Marketing was not our problem
Our next thought was that a lot of people must be moving out so maybe there was something wrong with our customer service and we had a management problem.
We reviewed all the move-outs for the past year and found that all our residents were staying in our facilities and dying there. We also reviewed our customer satisfaction surveys and saw that our residents were happy with the community, services and care.
That wasn’t our problem
Next someone pointed out that people in the market area had lower incomes than other market areas where our communities were located so they suggested that people must be putting off moving into this community for financial reasons and were admitted in poor health.
We reviewed the levels of care for people on admission and could see that the residents in the community did not have higher care needs.
We were stumped
When I started Agape Senior I believed that if we had a great sales and marketing team, great facilities and provided great care, we would maintain high occupancy and be successful.

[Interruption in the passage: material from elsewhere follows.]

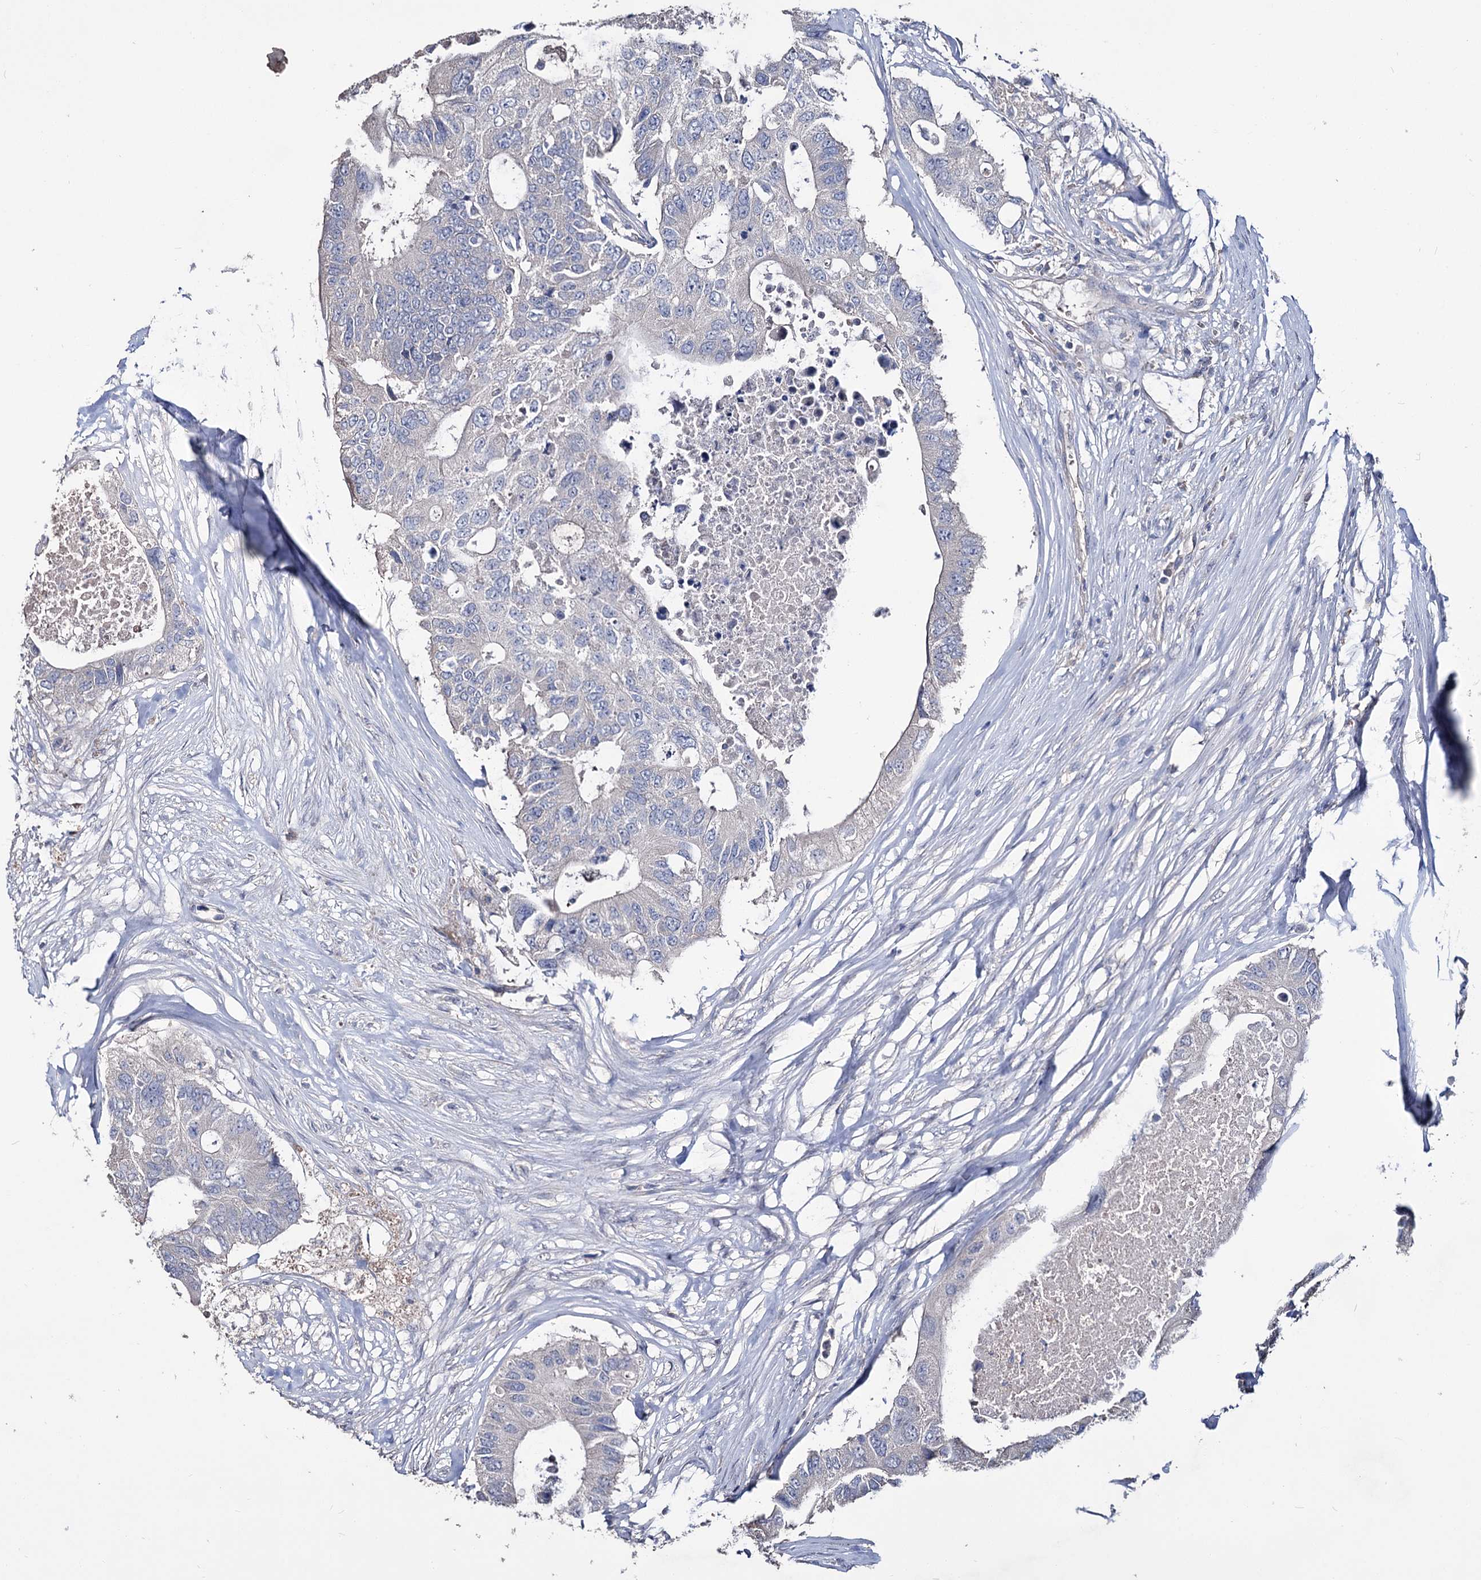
{"staining": {"intensity": "negative", "quantity": "none", "location": "none"}, "tissue": "colorectal cancer", "cell_type": "Tumor cells", "image_type": "cancer", "snomed": [{"axis": "morphology", "description": "Adenocarcinoma, NOS"}, {"axis": "topography", "description": "Colon"}], "caption": "Colorectal adenocarcinoma was stained to show a protein in brown. There is no significant expression in tumor cells.", "gene": "EPB41L5", "patient": {"sex": "male", "age": 71}}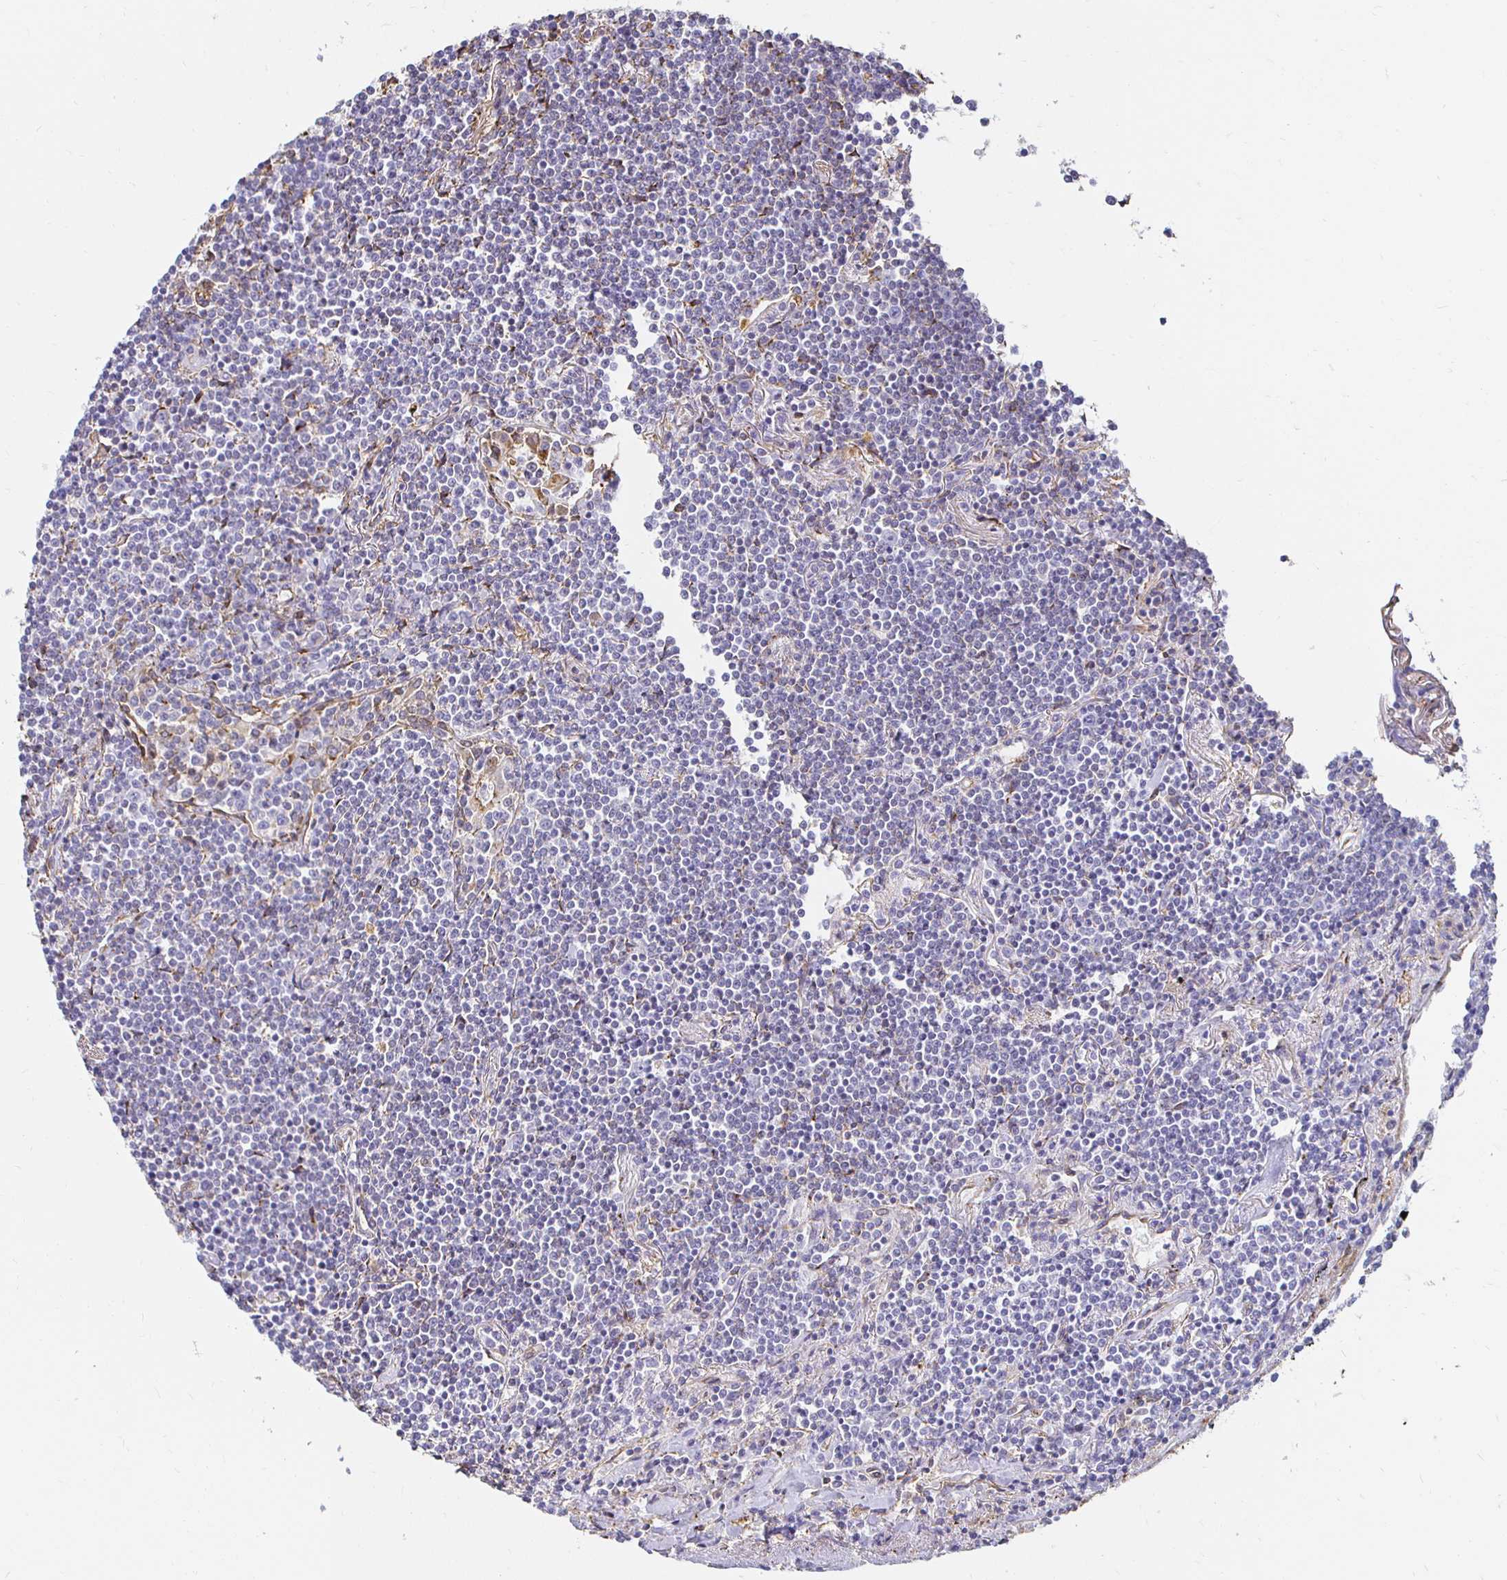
{"staining": {"intensity": "negative", "quantity": "none", "location": "none"}, "tissue": "lymphoma", "cell_type": "Tumor cells", "image_type": "cancer", "snomed": [{"axis": "morphology", "description": "Malignant lymphoma, non-Hodgkin's type, Low grade"}, {"axis": "topography", "description": "Lung"}], "caption": "Protein analysis of lymphoma demonstrates no significant positivity in tumor cells. Brightfield microscopy of immunohistochemistry stained with DAB (brown) and hematoxylin (blue), captured at high magnification.", "gene": "TAS1R3", "patient": {"sex": "female", "age": 71}}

We looked at all the usual suspects: management, marketing, customer service and care, but the problem wasn’t there.
The problem turned out to be hiding in plain sight
We did a comparison of the average length of stay for each of our communities and found it to be 20 months.
We even found one community that had an average length of stay (ALOS) of 26 months. The problem was now obvious. Now the truth became clear – my problem facility had the lowest ALOS – it was only 12 months! That meant that the residents in that building were not living as long as they did in our other facilities!
Through further investigation, coaching with my staff and trial and error, we discovered not only how to fill that facility, but a simple, and powerful, way to sustain census that wasn’t related to marketing, sales or customer satisfaction.
What we discovered was that lasting success in this industry lies in increasing resident longevity.
And when we started increasing our resident’s longevity consistently that empowered us to dramatically boost our census, rates and revenue without any substantial investment or expenditures at all.
The strategy for increasing residents’ longevity (and possibly yours too) can be summed up in one word – Partnerships.
We discovered that by engaging in partnerships with other healthcare providers and holding them accountable for the care and services of your residents you can improve and extend their lives (even doubling their length of stay); significantly enhance your profitability; and increase your attractiveness to your customers and accountable care and managed care organizations.